LUIS exposes an endpoint which you can call with an utterance to receive an intent. Intents are scored based on the confidence the model has. Your bot can then act on the intent, receive any extracted entities and respond as necessary.
The bot has been rolled out across my company and has received great feedback getting around 100 hits per day. The bot utilises the Web Chat channel (Bot Framework bots can be integrated across multiple channels such as Slack, Facebook Messenger, Twitter etc. to reach more people) which means users can simply navigate to a web page to use it.
Housewrk is a start up I’m involved in with my good friend Faizan Patankar. He had an issue where he couldn’t book a cleaner without going through agencies which was a long, drawn out process. Instead why not connect cleaners and customers directly?

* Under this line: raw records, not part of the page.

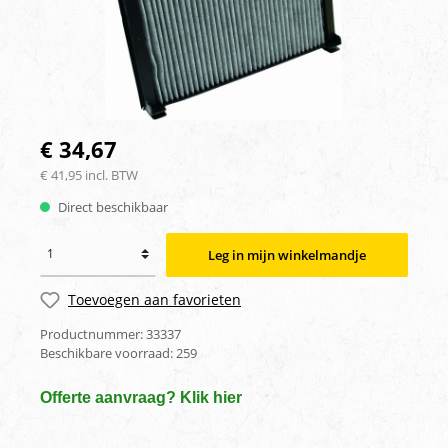
€ 34,67
€ 41,95 incl. BTW
Direct beschikbaar
Leg in mijn winkelmandje
Toevoegen aan favorieten
Productnummer:
33337
Beschikbare voorraad:
259
Offerte aanvraag? Klik hier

Most cleaners advertise online, Facebook especially, so a Facebook chatbot was created. The bot asks questions about what is required (property type, number of rooms, etc.) to calculate a price. The request can then be sent to cleaners who have registered with us so they can respond and take the job.

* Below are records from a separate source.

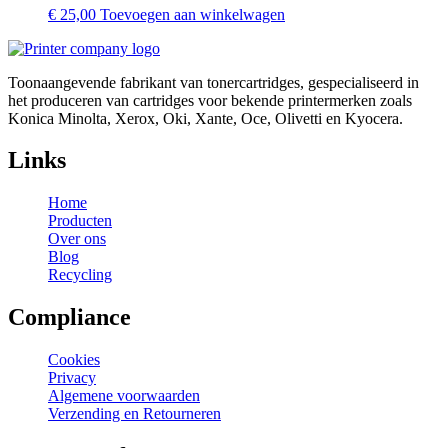
€
25,00
Toevoegen aan winkelwagen
Toonaangevende fabrikant van tonercartridges, gespecialiseerd in
het produceren van cartridges voor bekende printermerken zoals
Konica Minolta, Xerox, Oki, Xante, Oce, Olivetti en Kyocera.
Links
Home
Producten
Over ons
Blog
Recycling
Compliance
Cookies
Privacy
Algemene voorwaarden
Verzending en Retourneren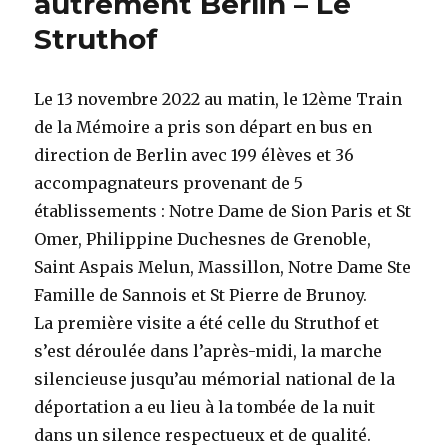
autrement Berlin – Le
Berlin
Struthof
–
Musée
juif
de
Le 13 novembre 2022 au matin, le 12ème Train
Berlin
de la Mémoire a pris son départ en bus en
direction de Berlin avec 199 élèves et 36
accompagnateurs provenant de 5
établissements : Notre Dame de Sion Paris et St
Omer, Philippine Duchesnes de Grenoble,
Saint Aspais Melun, Massillon, Notre Dame Ste
Famille de Sannois et St Pierre de Brunoy.
La première visite a été celle du Struthof et
s’est déroulée dans l’après-midi, la marche
silencieuse jusqu’au mémorial national de la
déportation a eu lieu à la tombée de la nuit
dans un silence respectueux et de qualité.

The product is still in progress. The initial chat bot is complete and has been approved by Facebook. We’re currently working on the next stage of the workflow, connecting customers and cleaners, so if you need a cleaner, keep checking back for updates!
Some useful tips I picked up during development of my own bots which may prove useful:
- Introduce the bot as a bot so the user knows it isn’t a human. I was obsessed at the beginning believing that it should somehow fool the user into thinking it was a human at the other end for a better experience, but this just raises users' expectations too far so when the inevitable misunderstandings or limitations are reached, the user’s confidence is destroyed.
- Introduce what the bot can do and provide suggestions. An empty text prompt again raises users’ expectations as they believe they can type anything and get a sensible response.
- Provide a navigation method for all of the ‘tasks’ a bot can perform. A chatbot is in effect a slimmed down app. The idea being that a chat interface is going to be familiar and intuitive but most apps will require some form of navigation and bots should be no different.
- Light data consumption and low text input are key as most users will be on a mobile device.
- Favour short and snappy interactions.
- User stories can really help define the conversation flows. Couple with personas to try and accomplish specific tasks in your bot to develop better flows. These can then be fleshed out into views, buttons, commands etc.
- One of the hardest parts to get right is context switching. Humans do this all the time but bots just cannot do this easily, if at all. Try and listen for keywords to see if the user is changing the topic of the conversation. Ideally, these should then become your navigation options.
- Plan the navigation options as a flow chart and identify the keywords that switch between them. Some of the best bots I have seen hardly let the user type any free text at all, instead, they only provide them with navigation options to switch context.
- Favour closed-ended questions e.g. multiple choice, yes/no etc.
- If it must be an open-ended question then provide a hint as to what response is expected.
- For local development make use of the Bot Framework Emulator to debug your bots. For debugging a bot that has been deployed, use ngrok to make a tunnel between the bot and bot framework emulator.
- Make use of the Channel Inspector to see which different UI elements are available and how they look across different channels.